◆ **YOUR INSTRUCTIONS**: Where the word "source" occurs in a line of the listing below, copy that line.

◆ **GIVEN INFORMATION**:
----------------------------------------

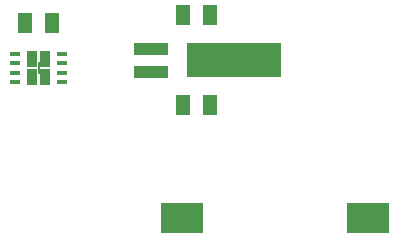
<source format=gbp>
G04 Layer_Color=128*
%FSLAX25Y25*%
%MOIN*%
G70*
G01*
G75*
%ADD11R,0.05000X0.06500*%
%ADD44R,0.11811X0.03937*%
%ADD45R,0.31496X0.11811*%
%ADD47R,0.03740X0.01378*%
%ADD48R,0.14410X0.10236*%
%ADD49R,0.13937X0.10236*%
%ADD91R,0.03504X0.05315*%
%ADD92R,0.00669X0.04213*%
D11*
X89500Y185000D02*
D03*
X80500D02*
D03*
X89500Y155000D02*
D03*
X80500D02*
D03*
X37000Y182500D02*
D03*
X28000D02*
D03*
D44*
X70000Y173937D02*
D03*
Y166063D02*
D03*
D45*
X97559Y170000D02*
D03*
D47*
X24626Y162776D02*
D03*
Y165925D02*
D03*
Y169075D02*
D03*
Y172224D02*
D03*
X40374Y162776D02*
D03*
Y165925D02*
D03*
Y169075D02*
D03*
Y172224D02*
D03*
D48*
X142303Y117500D02*
D03*
D49*
X80098D02*
D03*
D91*
X30354Y164449D02*
D03*
Y170551D02*
D03*
X34646Y164449D02*
D03*
Y170551D02*
D03*
D92*
X32500Y167500D02*
D03*
M02*

</source>
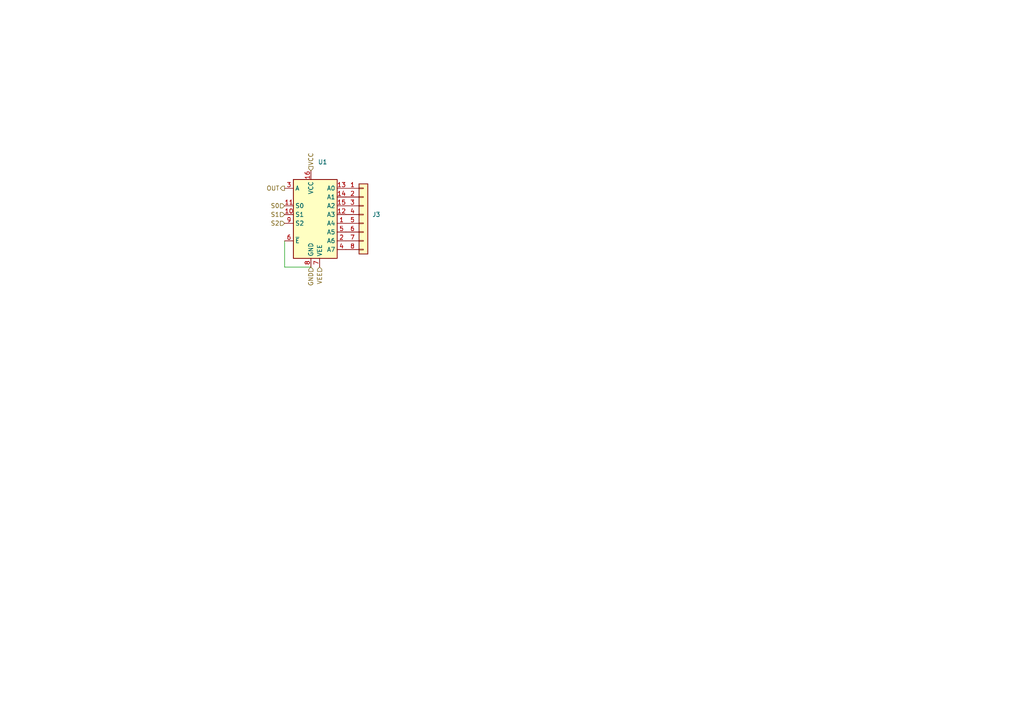
<source format=kicad_sch>
(kicad_sch (version 20211123) (generator eeschema)

  (uuid b52eacf0-b2b4-4754-850d-263df2ed2eaf)

  (paper "A4")

  



  (wire (pts (xy 82.55 77.47) (xy 90.17 77.47))
    (stroke (width 0) (type default) (color 0 0 0 0))
    (uuid 2e741d41-f837-437b-8202-f8179d4989b1)
  )
  (wire (pts (xy 82.55 69.85) (xy 82.55 77.47))
    (stroke (width 0) (type default) (color 0 0 0 0))
    (uuid ef24c964-72dc-4675-ba9a-3300deea546c)
  )

  (hierarchical_label "S2" (shape input) (at 82.55 64.77 180)
    (effects (font (size 1.27 1.27)) (justify right))
    (uuid 4bd37f7f-b1f6-447f-824b-c49b9a354287)
  )
  (hierarchical_label "VEE" (shape input) (at 92.71 77.47 270)
    (effects (font (size 1.27 1.27)) (justify right))
    (uuid 52718b89-44d7-4cf7-b104-9778eb7ff72d)
  )
  (hierarchical_label "S0" (shape input) (at 82.55 59.69 180)
    (effects (font (size 1.27 1.27)) (justify right))
    (uuid 596c0c2e-e888-4f65-9998-daf884ca59e3)
  )
  (hierarchical_label "VCC" (shape input) (at 90.17 49.53 90)
    (effects (font (size 1.27 1.27)) (justify left))
    (uuid c5c97bad-3ef0-44b2-a9f8-3b54941e9a22)
  )
  (hierarchical_label "GND" (shape input) (at 90.17 77.47 270)
    (effects (font (size 1.27 1.27)) (justify right))
    (uuid dc8907fd-b5d8-4526-9192-ef2d9d8288f6)
  )
  (hierarchical_label "S1" (shape input) (at 82.55 62.23 180)
    (effects (font (size 1.27 1.27)) (justify right))
    (uuid ea6e3b09-9339-4d56-a6a8-f01e275b47c4)
  )
  (hierarchical_label "OUT" (shape output) (at 82.55 54.61 180)
    (effects (font (size 1.27 1.27)) (justify right))
    (uuid ec3195e8-c691-4bb9-b25c-98fb57ccf66a)
  )

  (symbol (lib_id "74xx:74HC4051") (at 90.17 62.23 0) (unit 1)
    (in_bom yes) (on_board yes) (fields_autoplaced)
    (uuid c7148026-0f40-4a29-8b6c-d092863b3410)
    (property "Reference" "U1" (id 0) (at 92.1894 46.99 0)
      (effects (font (size 1.27 1.27)) (justify left))
    )
    (property "Value" "" (id 1) (at 92.1894 49.53 0)
      (effects (font (size 1.27 1.27)) (justify left))
    )
    (property "Footprint" "Package_SO:SO-16_5.3x10.2mm_P1.27mm" (id 2) (at 90.17 72.39 0)
      (effects (font (size 1.27 1.27)) hide)
    )
    (property "Datasheet" "http://www.ti.com/lit/ds/symlink/cd74hc4051.pdf" (id 3) (at 90.17 72.39 0)
      (effects (font (size 1.27 1.27)) hide)
    )
    (pin "1" (uuid 5cbf4a42-c51e-4c06-8711-f933274c3b33))
    (pin "10" (uuid 636ec17e-0bcb-4da6-a85e-a21d5cd65478))
    (pin "11" (uuid ace51d17-17ba-4cf8-ab68-fa9d26d70f41))
    (pin "12" (uuid f0298a37-4633-47f0-a200-1937ee8e7176))
    (pin "13" (uuid 1e400d45-6903-4425-98f1-1dad373abd59))
    (pin "14" (uuid 8b1ab412-e812-4382-a2d1-152f88f3e6fb))
    (pin "15" (uuid 361cc3d9-4840-481f-a788-2633a4667fc6))
    (pin "16" (uuid f93493e8-8cad-4249-8d5f-b08962fb4e3c))
    (pin "2" (uuid 9def1d13-158d-4b04-badf-83d4130b3e84))
    (pin "3" (uuid 674c06cf-664c-45a7-86f6-9967802e187d))
    (pin "4" (uuid 22bcf0ce-35a7-45d3-aa3d-42e6929c15fc))
    (pin "5" (uuid 1c544129-29d4-4022-a13c-426ba9a61031))
    (pin "6" (uuid 5f46f315-4a95-499a-8f71-730ed0266db3))
    (pin "7" (uuid bc319746-a7e6-449e-ab4d-315374b31913))
    (pin "8" (uuid 71de0b6d-cb21-4497-848c-fcdbd26576b7))
    (pin "9" (uuid 2735b92b-6116-4c80-b768-78f10fa5aefc))
  )

  (symbol (lib_id "Connector_Generic:Conn_01x08") (at 105.41 62.23 0) (unit 1)
    (in_bom yes) (on_board yes) (fields_autoplaced)
    (uuid dec7a486-bbc5-409e-a704-c01a03ff0c1b)
    (property "Reference" "J3" (id 0) (at 107.95 62.2299 0)
      (effects (font (size 1.27 1.27)) (justify left))
    )
    (property "Value" "" (id 1) (at 107.95 64.7699 0)
      (effects (font (size 1.27 1.27)) (justify left))
    )
    (property "Footprint" "Connector_PinHeader_2.54mm:PinHeader_1x08_P2.54mm_Vertical" (id 2) (at 105.41 62.23 0)
      (effects (font (size 1.27 1.27)) hide)
    )
    (property "Datasheet" "~" (id 3) (at 105.41 62.23 0)
      (effects (font (size 1.27 1.27)) hide)
    )
    (pin "1" (uuid 9c8f2aa5-e581-4931-a862-b36349ad7e5f))
    (pin "2" (uuid 5144d87e-e983-4fb5-aafe-2b28d3b15530))
    (pin "3" (uuid 862916c4-9b15-466c-9ccd-0346bcb8be36))
    (pin "4" (uuid a105c2f2-e5bc-4926-be47-29fe9d10a7c0))
    (pin "5" (uuid 8f06fe84-b93f-4ed6-a54d-59e753b1cbcc))
    (pin "6" (uuid 4a1fca6d-4f0b-40bc-ad66-b3d48d4e9f06))
    (pin "7" (uuid dd410dae-7ffa-477e-a384-136a17528e83))
    (pin "8" (uuid 579d7392-e806-48e1-bda0-a3cd9179e9e4))
  )
)

</source>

----------------------------------------

◆ **COMPLETED TASK**:
<source format=gbp>
</source>
<source format=kicad_sch>
</source>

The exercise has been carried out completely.